For an artist who doesn’t accept more than two-three concerts a month, and until two years ago used a rickety scooter to travel and teach students at the University College of Music in Dharwad, and Karnataka College of Music, where he was a faculty for 33 years, music and teaching have been a way of life. “I still use it to go to the market. I can’t drive a car,” says the vocalist, who works at the college to ensure a pension post retirement. He wasn’t sure if concerts would be able to support him. “When you have seen a lot of difficulties in life, you become careful. I would take leave from the college and perform but I wanted to keep my job,” he says.

In Gadag, a sleepy little town bordering Dharwad to its West, Kumar’s mornings happen at 5 am, where his voice rises as if to team with the sun. Kumar came to Gadag as a 12-year-old from Lakshmipura in Dharwad, a region that has produced legends such as Gangubai Hangal and Mallikarjun Mansur; a place that’s said to have music in its soil. Son of a folk singer and leather puppeteer, Kumar says that they barely had enough to eat. His father knew that his son had the voice and talent. Soon Kumar, along with his maternal uncle, found himself at the Veereshwara Punyashrama in Gadag, which was run by Veerashaiva saint and Hindustani musician, Puttaraja Gawai. Kumar lived and learned at the ashram for the next 12 years.
“It was a strict routine. We woke up at 4 am and did riyaaz till 7 am. Then we’d clean the ashram, cook, do our daily chores, practise again, eat and sleep. There was no TV and phones. Life was simple and focused,” says Kumar, whose training was mostly under Kirana and Gwalior gharanas with a Carnatic classical influence of his guru, which now results in unique sargam methods. “But I was never stopped from learning the interesting bits from other gharanas. For a long time, the secrecy of the gharanas as a concept, was quite bizarre for me. Music is music, my guru would say,” says Kumar, who has also authored the music textbook for the examination conducted by the Karnataka government.

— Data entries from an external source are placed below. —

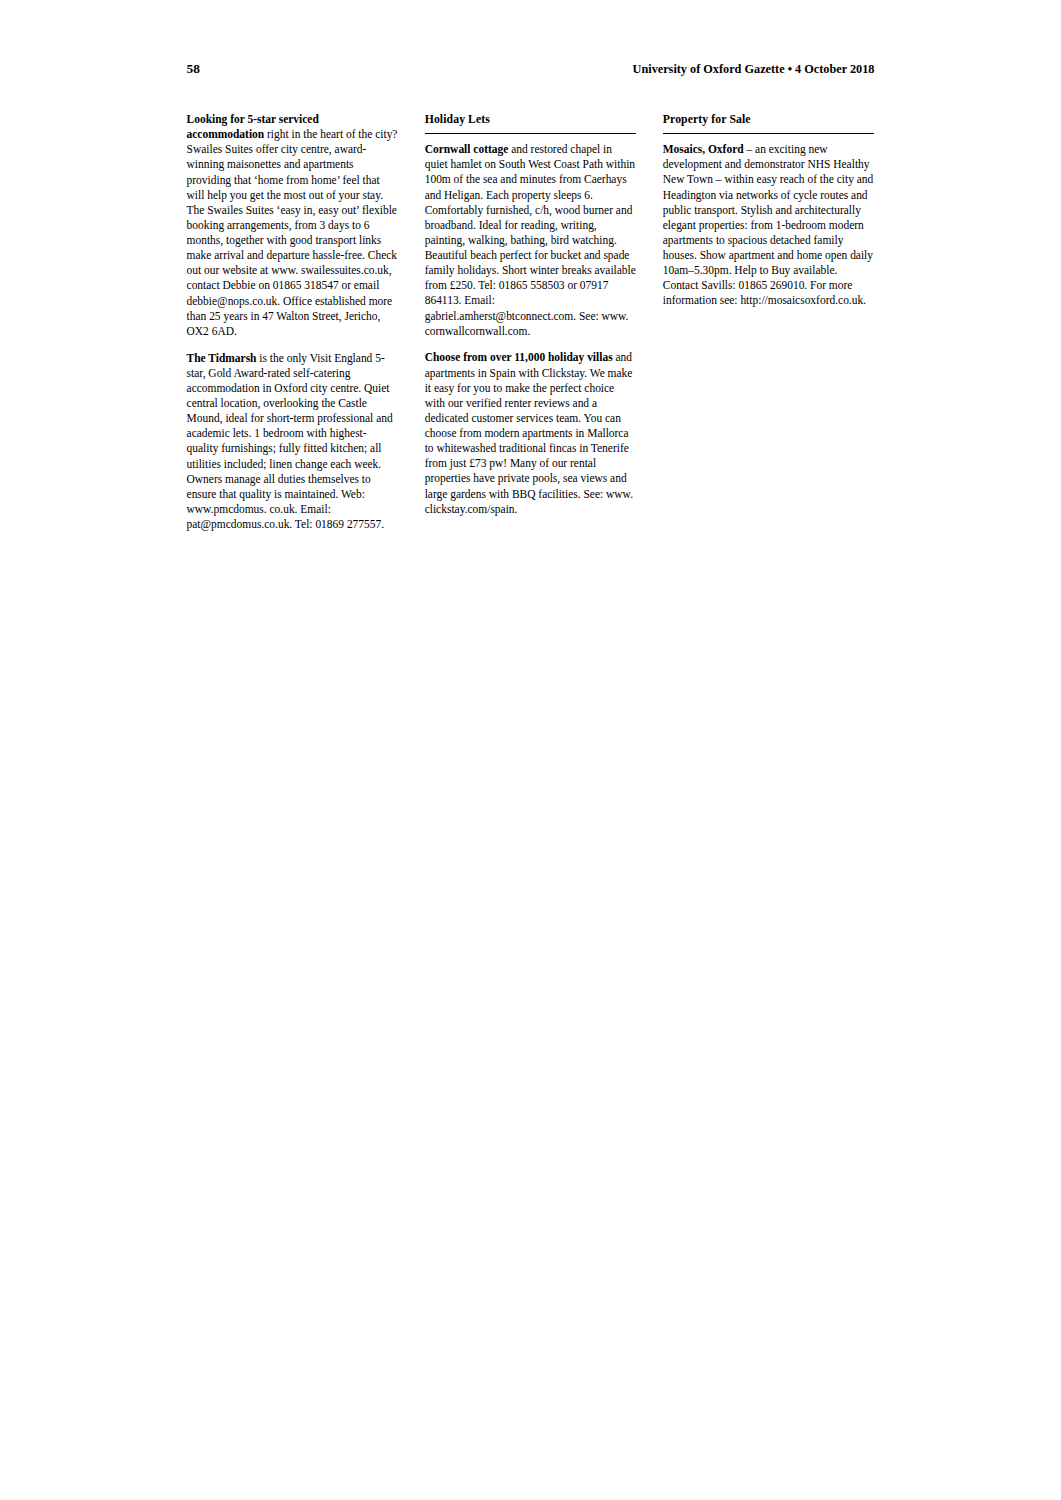58
University of Oxford Gazette • 4 October 2018
Looking for 5-star serviced accommodation right in the heart of the city? Swailes Suites offer city centre, award-winning maisonettes and apartments providing that ‘home from home’ feel that will help you get the most out of your stay. The Swailes Suites ‘easy in, easy out’ flexible booking arrangements, from 3 days to 6 months, together with good transport links make arrival and departure hassle-free. Check out our website at www. swailessuites.co.uk, contact Debbie on 01865 318547 or email debbie@nops.co.uk. Office established more than 25 years in 47 Walton Street, Jericho, OX2 6AD.
The Tidmarsh is the only Visit England 5-star, Gold Award-rated self-catering accommodation in Oxford city centre. Quiet central location, overlooking the Castle Mound, ideal for short-term professional and academic lets. 1 bedroom with highest-quality furnishings; fully fitted kitchen; all utilities included; linen change each week. Owners manage all duties themselves to ensure that quality is maintained. Web: www.pmcdomus. co.uk. Email: pat@pmcdomus.co.uk. Tel: 01869 277557.
Holiday Lets
Cornwall cottage and restored chapel in quiet hamlet on South West Coast Path within 100m of the sea and minutes from Caerhays and Heligan. Each property sleeps 6. Comfortably furnished, c/h, wood burner and broadband. Ideal for reading, writing, painting, walking, bathing, bird watching. Beautiful beach perfect for bucket and spade family holidays. Short winter breaks available from £250. Tel: 01865 558503 or 07917 864113. Email: gabriel.amherst@btconnect.com. See: www. cornwallcornwall.com.
Choose from over 11,000 holiday villas and apartments in Spain with Clickstay. We make it easy for you to make the perfect choice with our verified renter reviews and a dedicated customer services team. You can choose from modern apartments in Mallorca to whitewashed traditional fincas in Tenerife from just £73 pw! Many of our rental properties have private pools, sea views and large gardens with BBQ facilities. See: www. clickstay.com/spain.
Property for Sale
Mosaics, Oxford – an exciting new development and demonstrator NHS Healthy New Town – within easy reach of the city and Headington via networks of cycle routes and public transport. Stylish and architecturally elegant properties: from 1-bedroom modern apartments to spacious detached family houses. Show apartment and home open daily 10am–5.30pm. Help to Buy available. Contact Savills: 01865 269010. For more information see: http://mosaicsoxford.co.uk.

But for 14 years after, when he left his guru’s ashram, Kumar struggled to make ends meet. He tried to put food on the table by teaching children at their homes, travelling miles on a bicycle for a sum of Rs 25a month. “It was a very small amount even in the ‘80s. Which is why I wasn’t keen that my children turn to music for a livelihood,” says Kumar, whose three children are teachers.

But it was a telegram from Pandit Bhimsen Joshi in 1993 that changed Kumar’s life. It was an invite to perform at the famed Sawai Gandharva Festival in Pune. Joshi had taught in Gadag and had heard of Kumar’s unique timbre. The experience of that concert is something that Kumar still remembers. “People would sit through the night and listen. They didn’t care about anything else. It was all about immersing themselves. I liked that,” says Kumar.

Almost a decade later, in 2002, when Joshi was being awarded the Maharashtra Bhushan award, he was asked to suggest a musician he wanted to listen to. “He named Rashid Khan first. But post his unavailability, took my name. Being his second choice, too, was honour enough,” says Kumar, who has performed in some of the more significant festivals in the last decade.

He is glad that he’s found connoisseurs now. The masses, he says, are just about learning a little bit about him. “Qismat matters. I am happy that people are listening to my music finally. I am serving music and surviving. I am a known name now,” says Kumar.